• Acambis plc,of Cambridge, UK, said it started a Phase I clinical trial of its universal influenza vaccine ACAM-FLU-A targeting all A strains of the flu virus. The randomized, double-blind, placebo-controlled, multicenter trial in the U.S. will investigate safety, tolerability and ability to generate an immune response in up to 80 healthy subjects and assess two alternative adjuvants. The vaccines uses a hepatitis B core protein to deliver M2e, the extracellular domain of the ion channel protein M2, which is highly conserved in all A strains of the flu virus.

• Ark Therapeutics plc, of London, withdrew its application for early marketing approval of Cerepro, its treatment for malignant glioma, under the exceptional circumstances route, following confirmation from the European Medicines Agency that data from the ongoing Phase III trial are required for approval. The company now expects to file in 2008.
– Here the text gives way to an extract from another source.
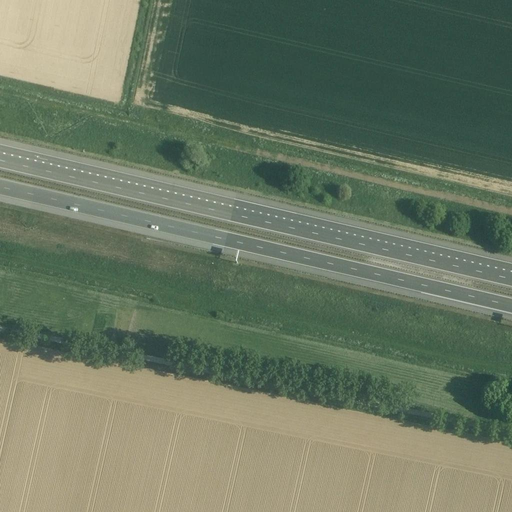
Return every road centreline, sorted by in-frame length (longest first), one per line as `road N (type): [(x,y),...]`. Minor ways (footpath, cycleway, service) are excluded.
road 1 (motorway): [(0,186),(511,307)]
road 2 (motorway): [(511,279),(0,160)]
road 3 (unclassified): [(511,433),(0,328)]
• Arpida Ltd., of Basel, Switzerland, entered an agreement to acquire privately held TLT Medical Ltd., of Reinach, Switzerland. TLT is developing a therapy to treat onychomycosis, or fungal infections of the nails of the fingers and toes. It is a novel formulation of terbinafine (the active ingredient of Lamisil) that is expected to enter a pivotal Phase III trial in Europe in the near term. The deal would entail an up-front payment to TLT as well as potential milestone payments that together could total up to CHF57 million (US$47.5 million). Up to CHF5 million of that would be paid in Arpida shares, with the remainder in cash. The deal is expected to close by mid-August. Earlier this week Arpida reported positive Phase III data on intravenous iclaprim, a broad-spectrum antibiotic for treating complicated skin and skin structure infections. A new drug application filing is expected later this year.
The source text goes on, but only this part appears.